The STEM Gap (Los Angeles Times, California)

In the Los Angeles Times, Education Secretary Arne Duncan writes about the future of STEM education: “Across the country, there are disparities in students’ access to the full range of math and science courses… [But] I’m optimistic about the future of STEM teaching and learning, in California and throughout the country. The Galt Joint Union Elementary School District… is increasing access to STEM with after-school clubs that offer virtual courses in subjects such as mechanical engineering…. Additionally, four of the nation’s largest youth development organizations – Boys and Girls Clubs of America, Girls Inc., YMCA and the National 4-H Council – are establishing a partnership to ignite the interest of traditionally underrepresented groups in STEM. This partnership will provide low-income and minority students and young girls with access to mobile STEM labs, science expos and STEM-themed summer camps.”

Program Helps Immigrant Children Hone Language, Cultural Skills (Columbus Dispatch, Ohio)

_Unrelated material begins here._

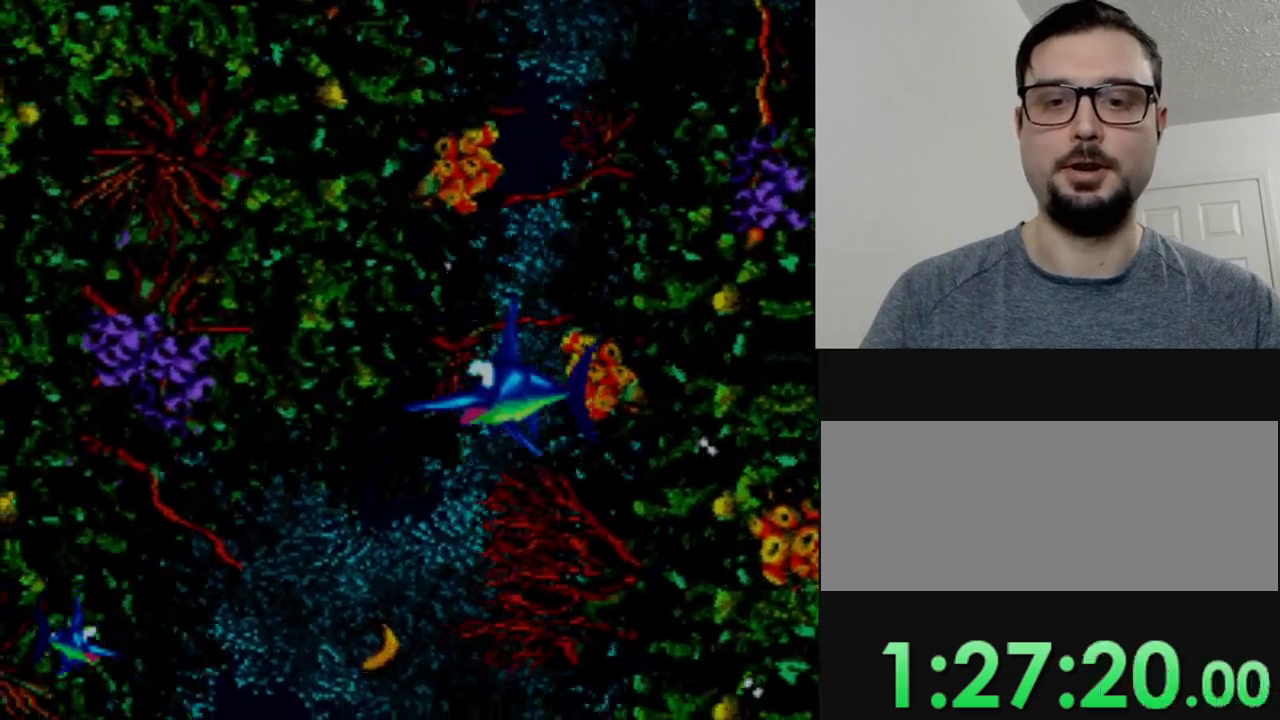
{"buttons": ["DPAD_DOWN"], "events": [[33, "DPAD_DOWN", "up"], [183, "DPAD_DOWN", "down"], [417, "DPAD_LEFT", "up"]]}
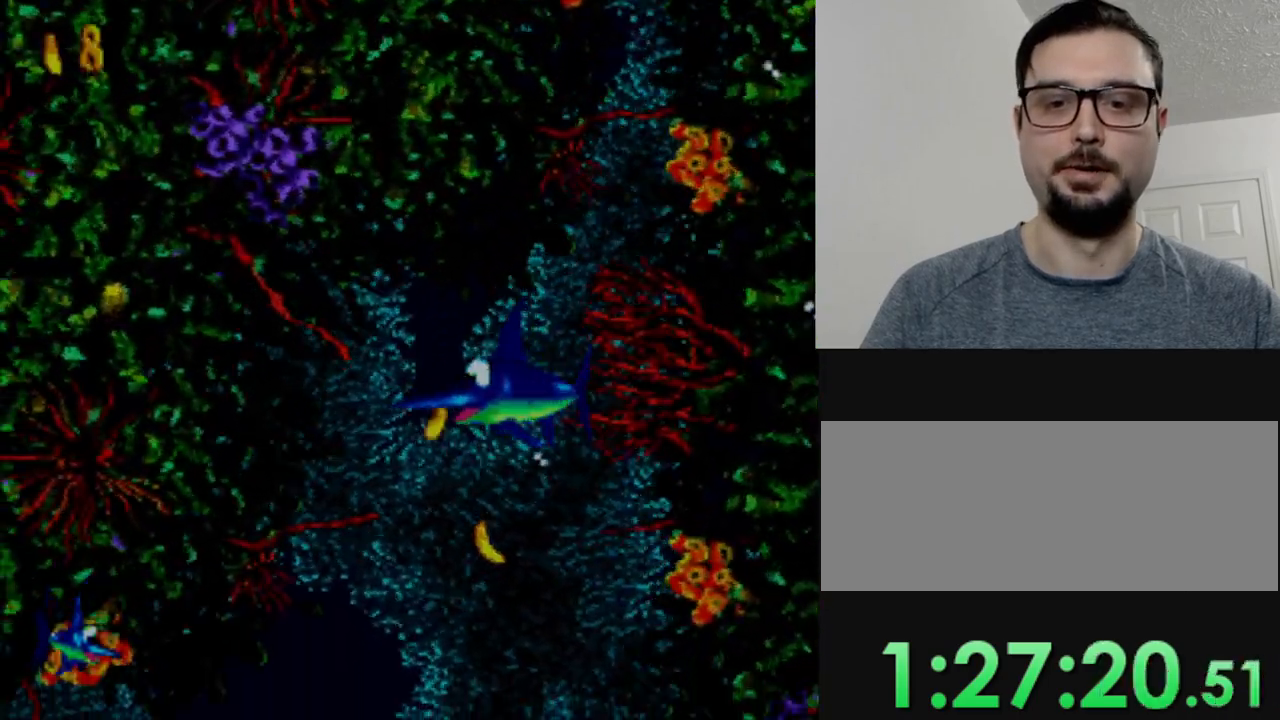
{"buttons": [], "events": [[134, "DPAD_DOWN", "up"], [234, "DPAD_RIGHT", "down"], [334, "DPAD_RIGHT", "up"]]}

For almost ten years, Columbus State Community College has been working with immigrant and refugee children in an afterschool and summer program to help them overcome the barriers they face after coming to the U.S. Kids receive help with reading, writing and homework, while also playing games, touring colleges and going on field trips. “It’s as much teaching them life skills and having fun as it is about the academics,” Allison Wannemacher, site specialist for the Wedgewood Village Apartments branch of the program, told the Columbus Dispatch. The program also offers ESL classes, health and nutrition workshops, interpretation/translation services and social-service referrals for parents.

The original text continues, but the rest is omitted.